All my life I've struggled to find stability in relationships. I've gone from one relationship to the other. And when each one ends, I've had to begin from square one: moving, changing residence, etc.
I spent some three years single and extremely lonely. Then I fell in love with a guy and we spent two years together. Now that relationship has come to an end, due in large part to my increasingly rageful personality.
My behavior in this most recent relationship pains me greatly, because he was patient and loving. Of all the men I've been with, he most deserved my love. In a way, I feel that I've acted uncharacteristically harsh with him - even my sex drive vanished, something which had never happened before, even when I was fighting with a boyfriend all the time!!
I am feeling so sad and remorseful but also very terrified of my temper. I've been giving given serious thought to giving up love relationships altogether - they bring out the worst in me. Am I doomed?
Woah. I really admire you for writing this. It’s the kind of thing that is difficult to admit, so hardly anyone ever does. It makes me feel proud of you, like you’re some kind of stand-up chick.
However, you need to get your ass in gear, or else. Or else, it’s going to be exactly as you fear.

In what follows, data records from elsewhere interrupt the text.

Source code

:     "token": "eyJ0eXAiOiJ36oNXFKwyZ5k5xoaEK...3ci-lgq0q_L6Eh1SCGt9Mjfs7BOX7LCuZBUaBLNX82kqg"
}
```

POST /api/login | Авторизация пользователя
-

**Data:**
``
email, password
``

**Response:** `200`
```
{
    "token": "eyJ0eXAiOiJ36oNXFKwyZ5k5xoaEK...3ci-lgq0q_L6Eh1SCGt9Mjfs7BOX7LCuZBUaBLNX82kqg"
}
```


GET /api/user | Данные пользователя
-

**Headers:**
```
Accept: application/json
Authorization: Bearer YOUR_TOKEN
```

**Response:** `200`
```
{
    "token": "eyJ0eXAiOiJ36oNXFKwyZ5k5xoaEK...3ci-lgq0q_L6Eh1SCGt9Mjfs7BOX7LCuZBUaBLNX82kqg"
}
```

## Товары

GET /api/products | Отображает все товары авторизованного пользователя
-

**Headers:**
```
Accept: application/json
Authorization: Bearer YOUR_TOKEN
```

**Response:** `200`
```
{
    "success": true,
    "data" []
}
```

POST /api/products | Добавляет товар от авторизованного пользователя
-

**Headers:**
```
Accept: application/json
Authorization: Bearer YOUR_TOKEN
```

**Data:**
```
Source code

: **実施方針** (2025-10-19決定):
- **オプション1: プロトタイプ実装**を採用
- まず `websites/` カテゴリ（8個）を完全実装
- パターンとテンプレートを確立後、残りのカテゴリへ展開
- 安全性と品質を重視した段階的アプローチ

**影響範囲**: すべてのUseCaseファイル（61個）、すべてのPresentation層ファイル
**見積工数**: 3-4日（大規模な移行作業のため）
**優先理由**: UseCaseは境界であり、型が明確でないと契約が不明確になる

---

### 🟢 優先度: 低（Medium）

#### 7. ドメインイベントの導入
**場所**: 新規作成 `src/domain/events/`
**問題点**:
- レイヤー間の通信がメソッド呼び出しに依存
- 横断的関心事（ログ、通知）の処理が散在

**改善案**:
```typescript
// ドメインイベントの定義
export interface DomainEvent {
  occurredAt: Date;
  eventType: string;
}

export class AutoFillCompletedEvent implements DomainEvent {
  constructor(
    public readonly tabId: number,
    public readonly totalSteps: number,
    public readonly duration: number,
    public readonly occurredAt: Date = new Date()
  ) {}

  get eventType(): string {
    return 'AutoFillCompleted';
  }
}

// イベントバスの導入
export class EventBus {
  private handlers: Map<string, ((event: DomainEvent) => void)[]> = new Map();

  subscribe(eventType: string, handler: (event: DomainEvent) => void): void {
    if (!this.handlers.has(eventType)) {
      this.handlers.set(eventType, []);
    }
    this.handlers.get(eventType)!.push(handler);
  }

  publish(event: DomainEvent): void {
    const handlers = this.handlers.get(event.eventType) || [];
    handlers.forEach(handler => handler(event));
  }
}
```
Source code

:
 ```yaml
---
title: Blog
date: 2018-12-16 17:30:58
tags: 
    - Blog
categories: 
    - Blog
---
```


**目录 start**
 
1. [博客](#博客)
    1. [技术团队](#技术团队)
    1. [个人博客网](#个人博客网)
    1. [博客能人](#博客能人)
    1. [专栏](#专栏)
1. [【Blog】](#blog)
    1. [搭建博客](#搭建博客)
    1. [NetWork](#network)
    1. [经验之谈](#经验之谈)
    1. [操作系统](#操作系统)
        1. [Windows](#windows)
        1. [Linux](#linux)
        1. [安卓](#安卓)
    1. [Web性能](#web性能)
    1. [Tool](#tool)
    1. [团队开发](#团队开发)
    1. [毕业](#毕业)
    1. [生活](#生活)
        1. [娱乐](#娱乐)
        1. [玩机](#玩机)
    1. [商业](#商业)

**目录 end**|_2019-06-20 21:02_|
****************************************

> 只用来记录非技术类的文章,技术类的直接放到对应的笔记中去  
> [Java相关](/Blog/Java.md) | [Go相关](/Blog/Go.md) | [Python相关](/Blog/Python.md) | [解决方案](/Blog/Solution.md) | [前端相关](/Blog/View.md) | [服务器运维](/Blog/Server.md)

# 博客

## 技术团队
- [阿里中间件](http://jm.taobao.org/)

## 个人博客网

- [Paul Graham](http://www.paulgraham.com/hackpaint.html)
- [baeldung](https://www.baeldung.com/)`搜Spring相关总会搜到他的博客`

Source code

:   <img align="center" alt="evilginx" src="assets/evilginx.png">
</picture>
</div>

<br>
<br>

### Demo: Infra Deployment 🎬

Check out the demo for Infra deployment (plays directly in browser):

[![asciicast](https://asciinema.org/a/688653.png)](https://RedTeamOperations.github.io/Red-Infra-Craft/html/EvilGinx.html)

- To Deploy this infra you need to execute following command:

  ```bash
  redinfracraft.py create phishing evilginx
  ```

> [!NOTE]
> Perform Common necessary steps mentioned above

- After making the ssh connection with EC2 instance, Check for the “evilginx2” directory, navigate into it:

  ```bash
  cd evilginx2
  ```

Because you’re too old for this shit, okay? You’re going on forty! Your acting-out days are done. Finished! Fini! And this is not me talking. This is what you need to be telling yourself. My job is to help you and I’ll try.
Number one, you need an outlet for your physical energy. See, I don’t think you have a "rageful personality." What you have is tremendous energy and it’s your job to manage it. I don’t care what you do. Kickboxing is an obvious choice, but don’t fuck around. You need to do this three times a week at least, and five or seven would be much, much better. Twice a day, if you have to.